Par le projet relatif au rapport du Comité spécial de la Charte des Nations Unies et du raffermissement du rôle de l’Organisation, présenté par l’Égypte, l’Assemblée déciderait que le Comité spécial tiendrait sa prochaine session du 18 au 26 février 2025. Elle inviterait le Comité spécial à continuer de recenser, à la session de 2025, les sujets nouveaux dont il pourrait entreprendre l’étude pour concourir à la revitalisation des travaux de l’Organisation.
Le Mexique a présenté le projet de résolution relatif à l’état de droit dans l’ordre interne et international, par lequel l’Assemblée, « prenant note de sa résolution 79/1 du 22 septembre 2024 par laquelle elle a adopté le Pacte pour l’avenir, qui réaffirme qu’il est impératif de faire respecter et promouvoir l’état de droit, conformément aux principes consacrés par la Charte des Nations Unies », rappellerait l’importance de la Déclaration relative aux principes du droit international touchant les relations amicales et la coopération entre les États. La République arabe syrienne s’est dissociée du paragraphe du dispositif qui renvoie au rapport du Secrétaire général sur la question et, en particulier, au Mécanisme international, impartial et indépendant. Quant à l’Argentine, elle s’est dissociée du paragraphe du préambule qui fait référence au Pacte pour l’avenir.
La Commission a repris pour l’essentiel les dispositions de ses projets de résolution précédents concernant les mesures visant à éliminer le terrorisme international, et le rapport du Comité des relations avec le pays hôte, présentés respectivement par le Canada et par Chypre.
Elle a par ailleurs décidé de recommander à l’Assemblée de renvoyer à sa prochaine session la question de l’octroi du statut d’observateur à l’Initiative régionale contre la corruption. La Roumanie a souligné que la Russie s’est opposée à cette demande lors de la présente session pour « des raisons politiques ».
La Hongrie a introduit un projet de lettre que le Président de la Sixième Commission adressera au Président de l’Assemblée générale et dont l’objectif est d’attirer l’attention sur certaines questions spécifiques liées aux aspects juridiques des rapports examinés par la Sixième Commission sur l’administration de la justice à l’ONU.
Enfin, la Commission a adopté un projet de décision contenant son programme de travail provisoire pour la quatre-vingtième session, qui se déroulera du 6 octobre au 21 novembre 2025.

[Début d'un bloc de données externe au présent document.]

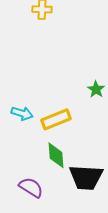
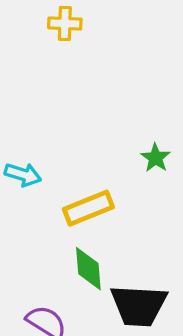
cyan arrow: (22, 113) -> (23, 175), moved

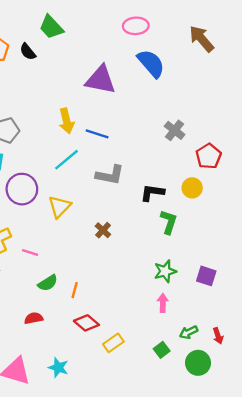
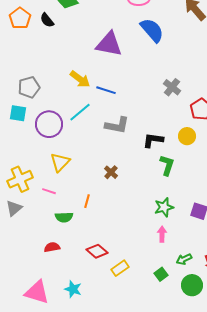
yellow arrow: (67, 121) -> (80, 79), turned -40
purple circle: (22, 189) -> (49, 124), moved
yellow triangle: (59, 207) -> (60, 162), moved
green semicircle: (48, 283) -> (64, 217), turned 30
orange line: (75, 290) -> (87, 201), moved

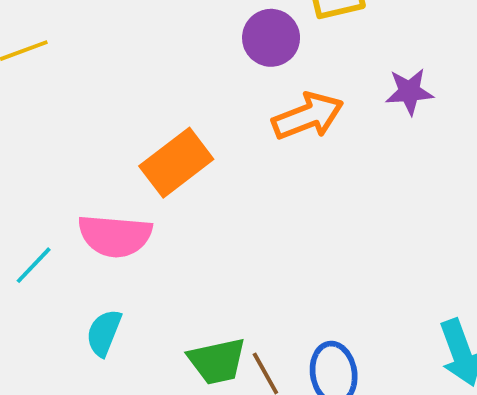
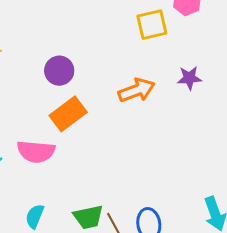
purple circle: (271, 38) -> (59, 71), moved
cyan semicircle: (104, 333) -> (35, 216), moved

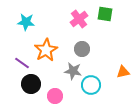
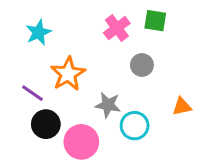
cyan star: (26, 22) -> (38, 32), turned -30
gray circle: (82, 49) -> (142, 65), moved
pink circle: (55, 96) -> (81, 142), size x1.5

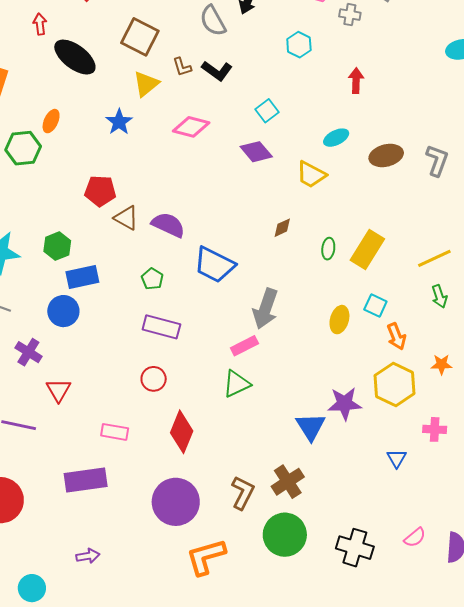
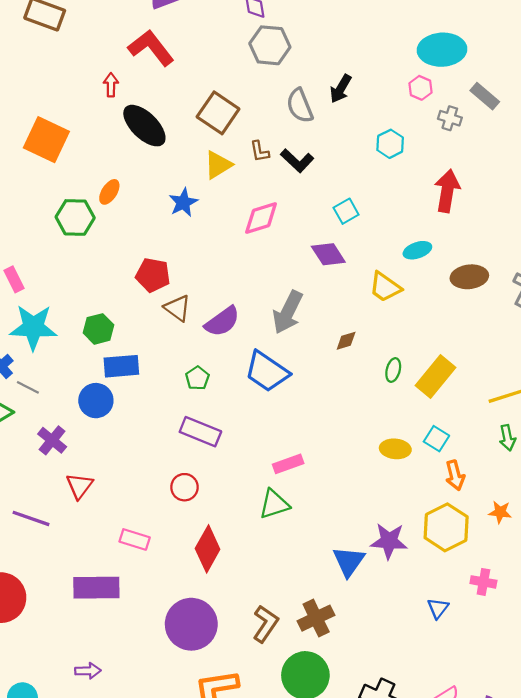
red arrow: (356, 81) -> (447, 191), size x1.5
pink diamond: (191, 127) -> (261, 218), turned -39
purple semicircle: (168, 225) -> (222, 322), turned 112
gray arrow: (265, 309) -> (288, 312), moved
yellow ellipse: (339, 320) -> (395, 449), turned 72

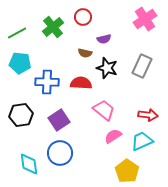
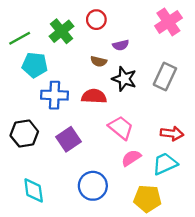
cyan pentagon: (20, 63) -> (35, 65), moved
blue circle: (60, 153) -> (93, 186), moved
yellow pentagon: (127, 171) -> (147, 199), turned -30

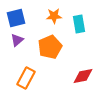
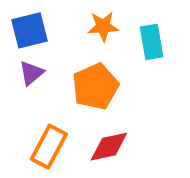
red diamond: (83, 76) -> (109, 147), moved

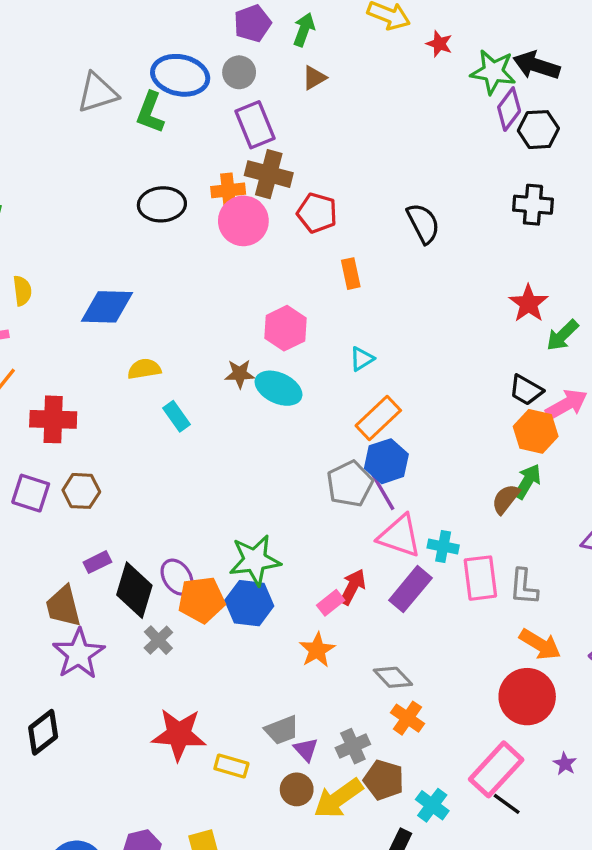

La Sixième Commission se réunira à nouveau au cours de la présente session de l’Assemblée générale, courant 2025, pour élire le Bureau de la quatre-vingtième session. Le prochain Président sera issu du Groupe des États d’Asie et du Pacifique.
Après l’adoption du texte consacré aux crimes contre l’humanité, les délégations ont réitéré leur attachement à la tradition du consensus. C’est un « véritable tremplin » vers l’adoption d’une convention, un « jalon » dans le travail de la Commission, un « moment historique » pour la prévention des crimes contre l’humanité, ont salué la Sierra Leone, la Jordanie et le Royaume-Uni. Ce projet de résolution a « un poids moral, diplomatique et juridique » qui sera historique pour les générations à venir, a estimé la déléguée palestinienne, se félicitant, « le cœur lourd », de son adoption.
Néanmoins, le délégué tchèque a regretté d’avoir dû faire des concessions « immenses » pour préserver la tradition du consensus, jugeant cela « indigne » de la Sixième Commission. « Nous nous sommes retrouvés dans une situation où nous étions otages », a-t-il déploré, reprochant à la Russie d’avoir fait preuve de « mauvaise foi » pendant les négociations. Se disant honoré d’avoir pu mener ce projet à bien, le Mexique a espéré des négociations « plus transparentes et inclusives » lors de l’élaboration de la convention sur la prévention et la répression des crimes contre l’humanité.